The main function of any delivery valve in the injection pump is twofold:
1. At the end of the plunger’s upward fuel delivery stroke, the delivery valve prevents a reverse flow of fuel from the injection line.
2. Figure 19-24 illustrates the sucking action that occurs at the delivery valve piston portion which controls the residual pressure in the injection line so as to effectively improve the injected spray pattern of the fuel without fuel dribble and possible secondary injection. The sucking action that does occur at the delivery valve therefore effectively reduces the fuel pressure in the injection tube at the end of injection.
The delivery valve, or what is sometimes referred to as a discharge valve, is specially designed to assist in providing
a clean, positive end to injection. Below the valve face is a collar that is a precision fit in the valve bore. When pressure is created in the pump above the plunger by the closing of the ports, the valve must be raised far enough off its seat for the collar to clear the bore.

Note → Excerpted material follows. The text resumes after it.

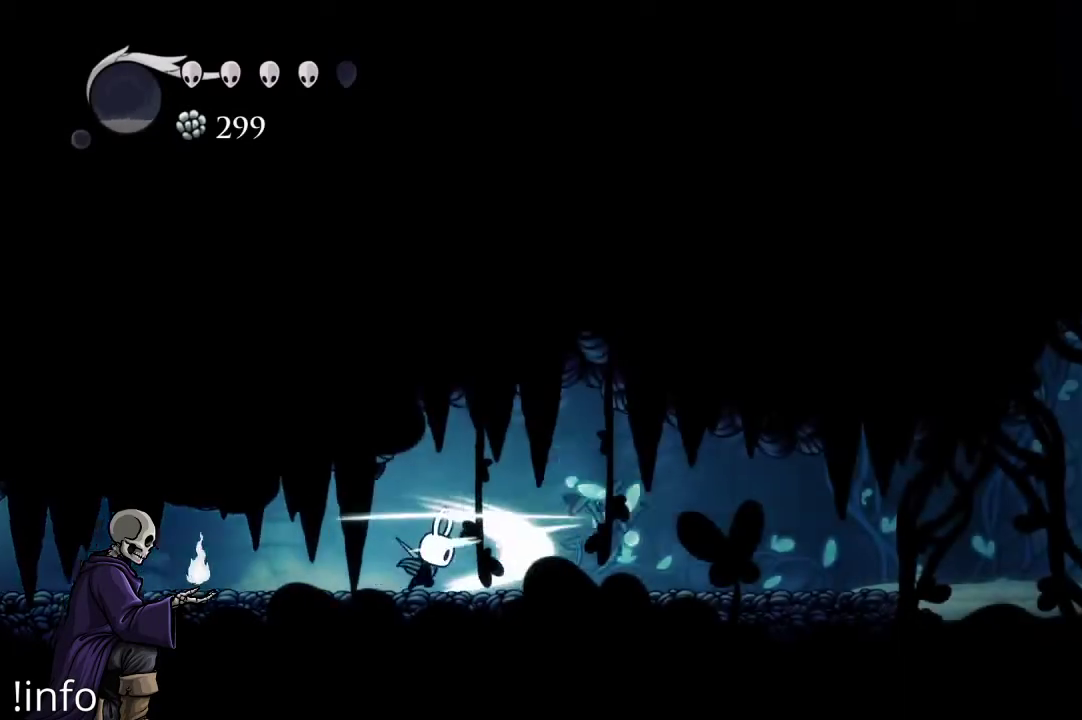
{"buttons": ["DPAD_RIGHT"], "left_stick": "center", "right_stick": "center", "events": [[133, "X", "up"], [167, "X", "down"], [300, "X", "up"], [333, "X", "down"], [433, "X", "up"]]}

At the end of injection when pressure in the pump chamber is relieved by the opening of the control port, the valve drops down on its seat assisted by spring pressure. A volume of fuel equal to the displacement volume of the valve is added to the line and nozzle, reducing this pressure and allowing the nozzle valve to snap shut without the cushioning effect of pressure retained in the line and nozzle, such as with the closing of an ordinary valve. This is commonly called line retraction, which lessens the possibility of secondary injection or after-dribble at the spray nozzle. It is accomplished by an antidribble collar (accurately fitted relief or displacement piston) located at the upper end of the valve stem just below the seat.